Sentimen Positif dari Mancanegara
Indeks Harga Saham Gabungan (IHSG) Bursa Efek Indonesia (BEI) ditutup menguat sebanyak 35,36 poin atau 0,50 persen menjadi 7.092,47. Hal ini juga diikuti dengan kenaikan kelompok 45 saham unggulan atau indeks LQ45 sebesar 1,18 poin atau 0,17 persen menjadi 682,76.
Associate Director of Research and Investment Pilarmas Investindo Sekuritas, Maximilianus Nico Demus alias Nico, menyatakan bahwa penguatan IHSG dan Bursa regional Asia dipicu oleh meredanya ketegangan di Timur Tengah. Sentimen positif juga datang dari koreksi harga minyak mentah di tingkat global.
Minyak jenis WTI turun 8,86 persen menjadi 93,21 dolar AS per barel, sedangkan minyak jenis Brent turun 7,75 persen menjadi 101,36 dolar AS per barel pada perdagangan hari itu.

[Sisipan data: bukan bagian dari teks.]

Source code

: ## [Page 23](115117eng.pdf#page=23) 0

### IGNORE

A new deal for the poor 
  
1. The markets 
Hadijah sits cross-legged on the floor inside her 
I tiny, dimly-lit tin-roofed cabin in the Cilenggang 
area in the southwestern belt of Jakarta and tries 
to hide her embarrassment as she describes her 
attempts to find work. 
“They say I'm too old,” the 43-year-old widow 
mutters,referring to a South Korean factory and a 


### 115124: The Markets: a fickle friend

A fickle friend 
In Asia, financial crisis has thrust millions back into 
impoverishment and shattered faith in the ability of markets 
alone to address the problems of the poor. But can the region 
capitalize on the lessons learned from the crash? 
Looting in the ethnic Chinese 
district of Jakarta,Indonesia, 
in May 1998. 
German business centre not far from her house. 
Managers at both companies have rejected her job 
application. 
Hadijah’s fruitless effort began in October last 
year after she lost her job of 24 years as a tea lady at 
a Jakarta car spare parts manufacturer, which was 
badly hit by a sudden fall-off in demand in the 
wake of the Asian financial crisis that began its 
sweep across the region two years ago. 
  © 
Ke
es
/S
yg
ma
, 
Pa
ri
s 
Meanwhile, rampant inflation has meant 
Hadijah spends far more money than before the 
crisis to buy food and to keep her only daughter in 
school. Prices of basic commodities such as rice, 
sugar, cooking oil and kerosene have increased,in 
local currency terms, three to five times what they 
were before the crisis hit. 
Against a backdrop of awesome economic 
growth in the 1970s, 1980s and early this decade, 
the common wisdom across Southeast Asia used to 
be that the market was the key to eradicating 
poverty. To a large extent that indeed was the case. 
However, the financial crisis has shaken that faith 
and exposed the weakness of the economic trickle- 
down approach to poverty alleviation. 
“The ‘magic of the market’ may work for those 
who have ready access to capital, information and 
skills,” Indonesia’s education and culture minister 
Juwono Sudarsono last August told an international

Langkah Trump dan Strategi BI
Presiden AS, Donald Trump, menyatakan akan menghentikan sementara upaya AS untuk membantu kapal-kapal yang terdampar di Selat Hormuz dalam rangka membuka kesempatan untuk pembicaraan ulang dengan Iran.
Di sisi lain, Gubernur Bank Indonesia (BI) Perry Warjiyo mengungkapkan strategi untuk menjaga stabilitas nilai tukar Rupiah. Langkah-langkah tersebut meliputi intervensi pasar, penguatan likuiditas, dan pengetatan pembelian valas. Akibatnya, nilai tukar rupiah menguat 37 poin atau 0,21 persen menjadi Rp17.387 per dolar AS pada penutupan perdagangan.
Di pasar saham Indonesia, tercatat frekuensi perdagangan sebanyak 2.479.250 kali transaksi dengan jumlah saham yang diperdagangkan mencapai 37,07 miliar lembar saham senilai Rp17,71 triliun. Terdapat 341 saham yang mengalami kenaikan, 290 saham yang mengalami penurunan, dan 186 saham lainnya stagnan.
Bursa saham regional Asia juga mengalami kenaikan, antara lain Indeks Nikkei, Indeks Shanghai, Indeks Hang Seng, dan Indeks Straits Times.